• _PROBLEM TO SOLVE_
Show every line below where "array" appears.
[Opening DATA EXTRACTS section]
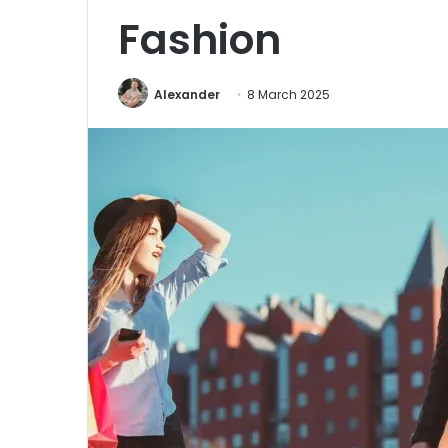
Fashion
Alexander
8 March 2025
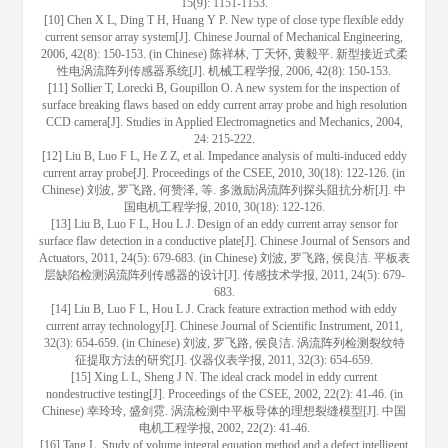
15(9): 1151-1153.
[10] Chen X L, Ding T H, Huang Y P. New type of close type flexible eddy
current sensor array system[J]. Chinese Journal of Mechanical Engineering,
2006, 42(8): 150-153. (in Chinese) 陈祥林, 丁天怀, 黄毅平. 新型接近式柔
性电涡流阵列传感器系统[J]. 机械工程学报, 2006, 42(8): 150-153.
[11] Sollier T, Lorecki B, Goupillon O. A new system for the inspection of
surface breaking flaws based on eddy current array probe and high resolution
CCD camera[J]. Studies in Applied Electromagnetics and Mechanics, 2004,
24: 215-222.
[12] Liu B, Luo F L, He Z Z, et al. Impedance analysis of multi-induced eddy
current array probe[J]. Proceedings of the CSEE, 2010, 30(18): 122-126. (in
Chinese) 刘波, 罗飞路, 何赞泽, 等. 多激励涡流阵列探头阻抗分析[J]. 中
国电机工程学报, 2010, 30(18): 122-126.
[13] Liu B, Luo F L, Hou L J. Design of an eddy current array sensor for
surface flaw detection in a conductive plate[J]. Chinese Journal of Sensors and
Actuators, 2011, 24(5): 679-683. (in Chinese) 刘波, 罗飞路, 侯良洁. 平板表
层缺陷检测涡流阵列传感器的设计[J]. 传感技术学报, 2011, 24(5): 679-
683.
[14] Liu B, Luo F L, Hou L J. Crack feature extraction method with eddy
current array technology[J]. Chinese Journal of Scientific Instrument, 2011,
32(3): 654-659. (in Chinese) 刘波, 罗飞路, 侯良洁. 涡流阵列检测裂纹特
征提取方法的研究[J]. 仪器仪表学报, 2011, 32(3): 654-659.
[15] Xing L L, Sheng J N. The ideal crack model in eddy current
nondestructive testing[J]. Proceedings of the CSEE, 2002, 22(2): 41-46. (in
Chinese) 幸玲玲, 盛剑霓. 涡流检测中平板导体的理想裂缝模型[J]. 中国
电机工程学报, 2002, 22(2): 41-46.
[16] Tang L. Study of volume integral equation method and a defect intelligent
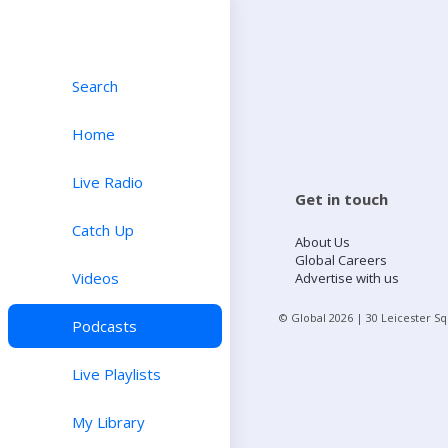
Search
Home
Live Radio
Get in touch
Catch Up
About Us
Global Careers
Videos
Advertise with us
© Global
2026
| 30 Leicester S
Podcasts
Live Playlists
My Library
[Closing DATA EXTRACTS section]
[Opening DATA EXTRACTS section]
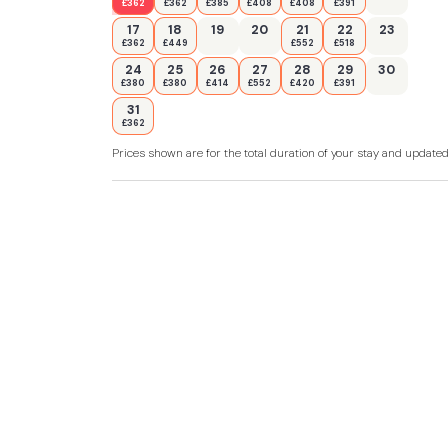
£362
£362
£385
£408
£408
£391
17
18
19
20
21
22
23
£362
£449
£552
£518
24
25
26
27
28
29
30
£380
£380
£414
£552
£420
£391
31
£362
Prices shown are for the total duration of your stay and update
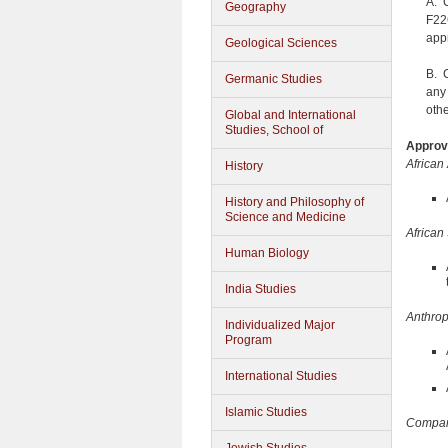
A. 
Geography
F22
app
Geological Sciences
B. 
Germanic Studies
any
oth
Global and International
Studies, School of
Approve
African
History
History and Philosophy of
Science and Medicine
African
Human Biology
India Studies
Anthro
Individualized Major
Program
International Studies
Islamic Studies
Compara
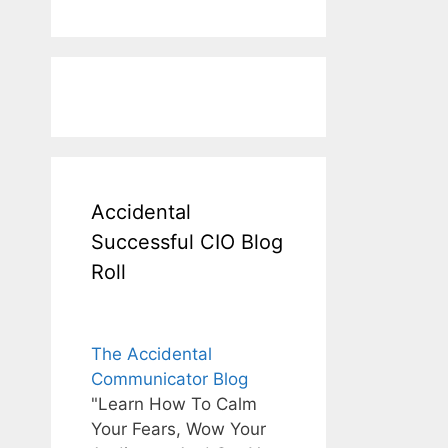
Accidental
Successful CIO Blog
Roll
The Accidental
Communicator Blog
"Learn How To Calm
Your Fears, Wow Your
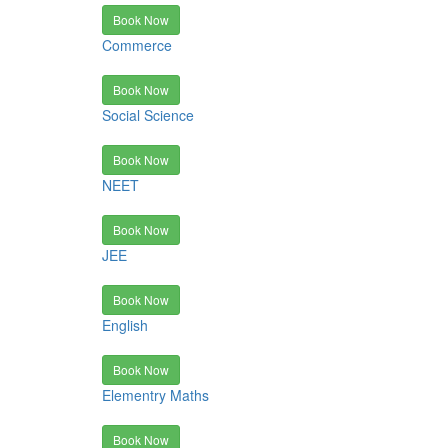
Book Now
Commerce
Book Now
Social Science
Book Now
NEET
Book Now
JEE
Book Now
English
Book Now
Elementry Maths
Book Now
[Closing DATA EXTRACTS section]
• _PROBLEM SOLUTION_
current sensor array system[J]. Chinese Journal of Mechanical Engineering,
surface breaking flaws based on eddy current array probe and high resolution
current array probe[J]. Proceedings of the CSEE, 2010, 30(18): 122-126. (in
[13] Liu B, Luo F L, Hou L J. Design of an eddy current array sensor for
current array technology[J]. Chinese Journal of Scientific Instrument, 2011,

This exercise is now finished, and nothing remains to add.